The role of abdominal ultrasound imaging in evaluating the vomiting child
Abstract
Introduction: Children are generally very suitable subjects for ultrasound (US)
examinations. US is often the first investigation performed for suspected abdominal or
pelvic pathology. It may precede radiographic examination and has many advantages. It
is non-invasive, does not use ionizing radiation and can be performed quickly and
portably, if necessary. It is generally well tolerated by babies and children. Increasingly
in pediatric practice, ultrasound is used for investigating suspected disease of the hollow
gastrointestinal (GI) tract.
Aim: The aims of this study was to evaluate the sonographic abdominal findings in a
vomiting child, to establish indications for sonography and to show the disease patterns
that cause vomiting in children, that can be evaluated by ultrasound.

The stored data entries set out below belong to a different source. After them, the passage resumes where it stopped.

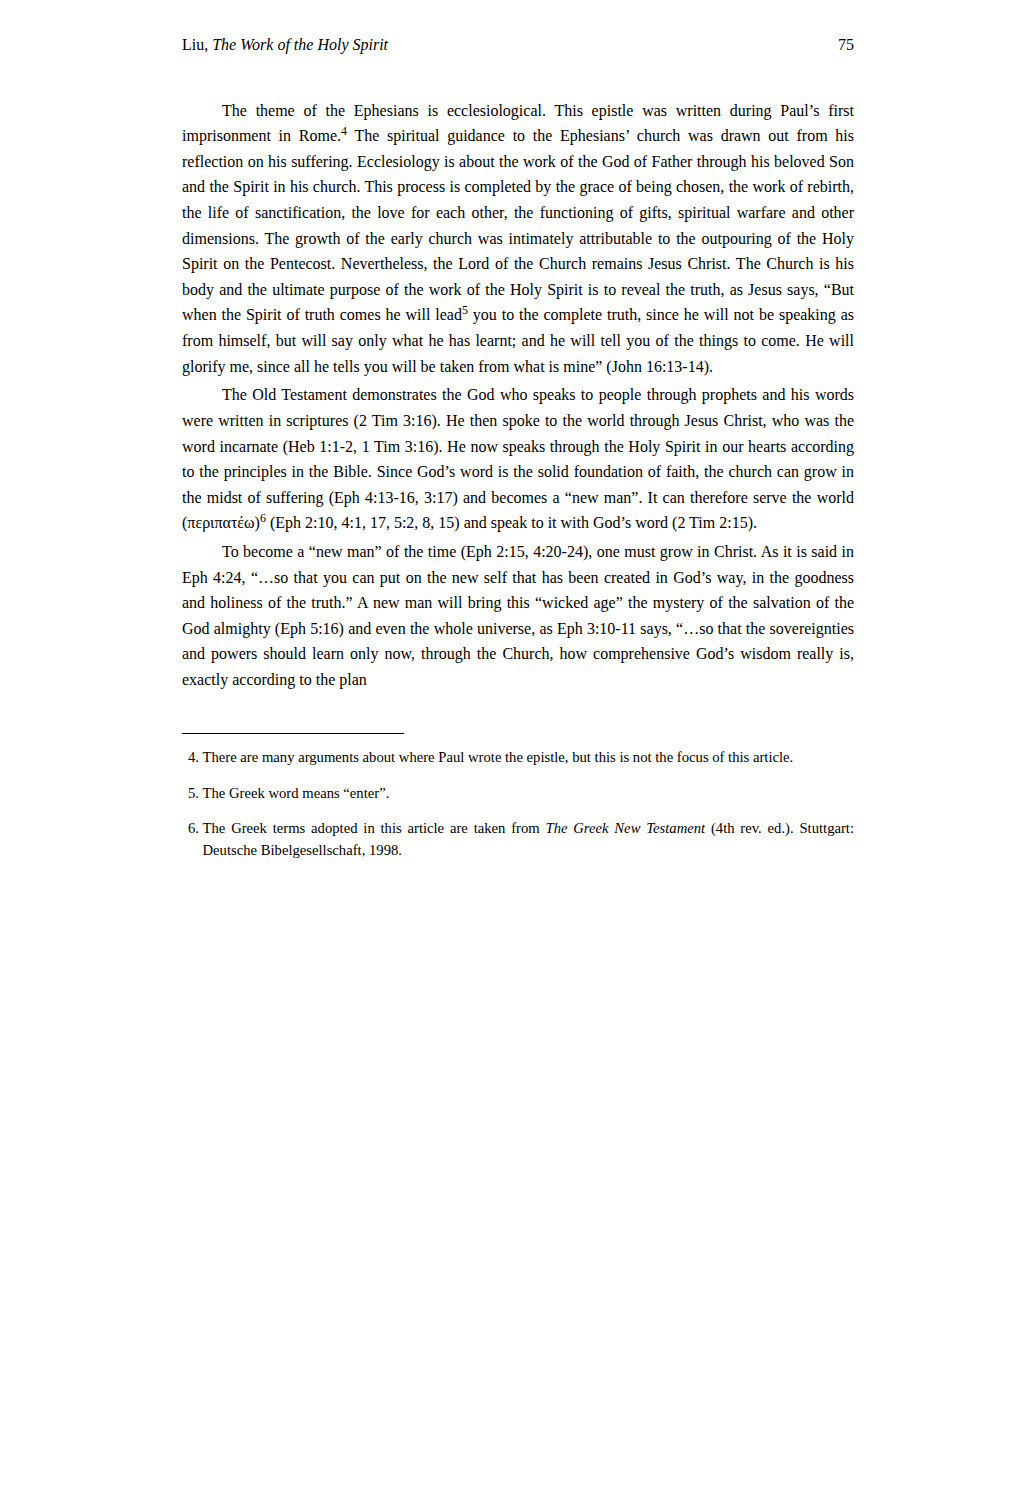Liu, The Work of the Holy Spirit 75
The theme of the Ephesians is ecclesiological. This epistle was written during Paul’s first imprisonment in Rome.4 The spiritual guidance to the Ephesians’ church was drawn out from his reflection on his suffering. Ecclesiology is about the work of the God of Father through his beloved Son and the Spirit in his church. This process is completed by the grace of being chosen, the work of rebirth, the life of sanctification, the love for each other, the functioning of gifts, spiritual warfare and other dimensions. The growth of the early church was intimately attributable to the outpouring of the Holy Spirit on the Pentecost. Nevertheless, the Lord of the Church remains Jesus Christ. The Church is his body and the ultimate purpose of the work of the Holy Spirit is to reveal the truth, as Jesus says, “But when the Spirit of truth comes he will lead5 you to the complete truth, since he will not be speaking as from himself, but will say only what he has learnt; and he will tell you of the things to come. He will glorify me, since all he tells you will be taken from what is mine” (John 16:13-14).
The Old Testament demonstrates the God who speaks to people through prophets and his words were written in scriptures (2 Tim 3:16). He then spoke to the world through Jesus Christ, who was the word incarnate (Heb 1:1-2, 1 Tim 3:16). He now speaks through the Holy Spirit in our hearts according to the principles in the Bible. Since God’s word is the solid foundation of faith, the church can grow in the midst of suffering (Eph 4:13-16, 3:17) and becomes a “new man”. It can therefore serve the world (περιπατέω)6 (Eph 2:10, 4:1, 17, 5:2, 8, 15) and speak to it with God’s word (2 Tim 2:15).
To become a “new man” of the time (Eph 2:15, 4:20-24), one must grow in Christ. As it is said in Eph 4:24, “…so that you can put on the new self that has been created in God’s way, in the goodness and holiness of the truth.” A new man will bring this “wicked age” the mystery of the salvation of the God almighty (Eph 5:16) and even the whole universe, as Eph 3:10-11 says, “…so that the sovereignties and powers should learn only now, through the Church, how comprehensive God’s wisdom really is, exactly according to the plan
There are many arguments about where Paul wrote the epistle, but this is not the focus of this article.
The Greek word means “enter”.
The Greek terms adopted in this article are taken from The Greek New Testament (4th rev. ed.). Stuttgart: Deutsche Bibelgesellschaft, 1998.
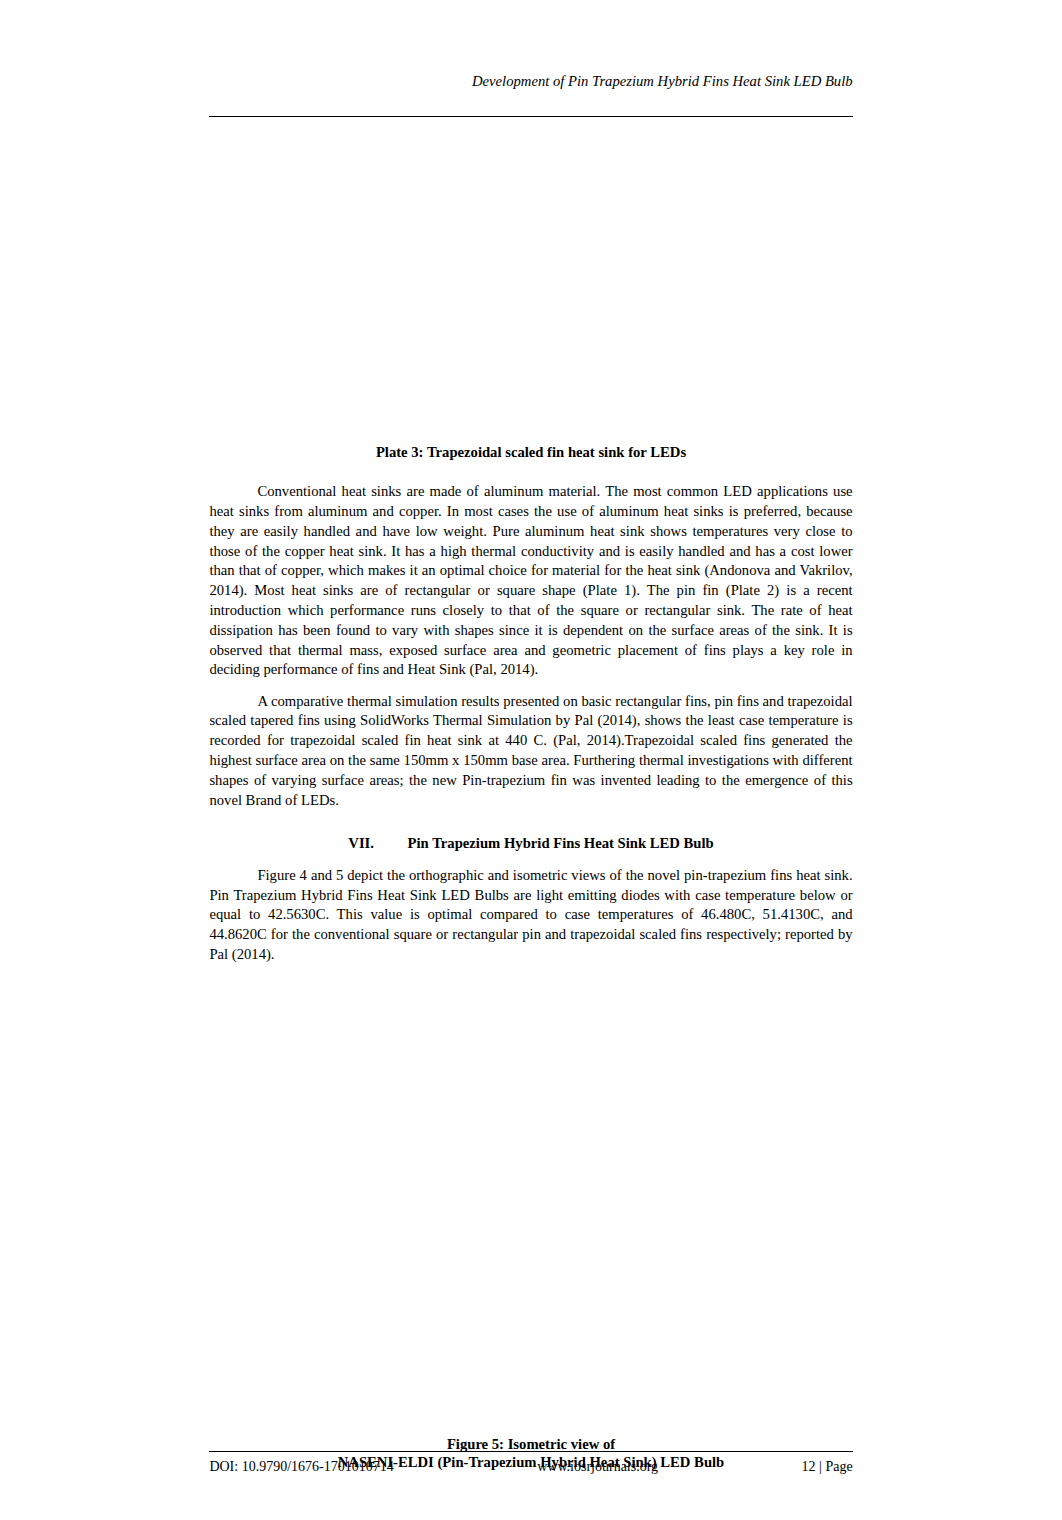Development of Pin Trapezium Hybrid Fins Heat Sink LED Bulb
Plate 3: Trapezoidal scaled fin heat sink for LEDs
Conventional heat sinks are made of aluminum material. The most common LED applications use heat sinks from aluminum and copper. In most cases the use of aluminum heat sinks is preferred, because they are easily handled and have low weight. Pure aluminum heat sink shows temperatures very close to those of the copper heat sink. It has a high thermal conductivity and is easily handled and has a cost lower than that of copper, which makes it an optimal choice for material for the heat sink (Andonova and Vakrilov, 2014). Most heat sinks are of rectangular or square shape (Plate 1). The pin fin (Plate 2) is a recent introduction which performance runs closely to that of the square or rectangular sink. The rate of heat dissipation has been found to vary with shapes since it is dependent on the surface areas of the sink. It is observed that thermal mass, exposed surface area and geometric placement of fins plays a key role in deciding performance of fins and Heat Sink (Pal, 2014).
A comparative thermal simulation results presented on basic rectangular fins, pin fins and trapezoidal scaled tapered fins using SolidWorks Thermal Simulation by Pal (2014), shows the least case temperature is recorded for trapezoidal scaled fin heat sink at 440 C. (Pal, 2014).Trapezoidal scaled fins generated the highest surface area on the same 150mm x 150mm base area. Furthering thermal investigations with different shapes of varying surface areas; the new Pin-trapezium fin was invented leading to the emergence of this novel Brand of LEDs.
VII. Pin Trapezium Hybrid Fins Heat Sink LED Bulb
Figure 4 and 5 depict the orthographic and isometric views of the novel pin-trapezium fins heat sink. Pin Trapezium Hybrid Fins Heat Sink LED Bulbs are light emitting diodes with case temperature below or equal to 42.5630C. This value is optimal compared to case temperatures of 46.480C, 51.4130C, and 44.8620C for the conventional square or rectangular pin and trapezoidal scaled fins respectively; reported by Pal (2014).
Figure 5: Isometric view of
NASENI-ELDI (Pin-Trapezium Hybrid Heat Sink) LED Bulb
DOI: 10.9790/1676-1701010714 www.iosrjournals.org 12 | Page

Method: A descriptive prospective study was carried out at the Radiology Department
of Kenyatta National Hospital and University Of Nairobi for duration of six months.
During this study period, all children referred to Kenyatta National Hospital and
University Of Nairobi Radiology Department for upper gastrointestinal tract contrast
study and/or ultrasound with history of vomiting was recruited in the study. Informed
consent was obtained from parents for each child participating in the study and the
study scanning protocol was followed. All ultrasound examinations was done by the
researcher under supervision of consultant radiologist. Data collection sheets were
used to record the personal, clinical data, sonographic findings and diagnosis. The data
was eventually analyzed using computer software and the results presented in form of
tables, charts and graphs.
Results: A total of 56 children under 12 years of age were investigated. 64.3% of the
children were male. The most common sonographic finding was intussusception which
was found in 32.1% and gastro-esophageal reflux (GER) in 28.6% of the patients. The
male to female ratio in intussusception was 1.5:1 while gastro-esophageal reflux male
to female ratio was 1.6:1.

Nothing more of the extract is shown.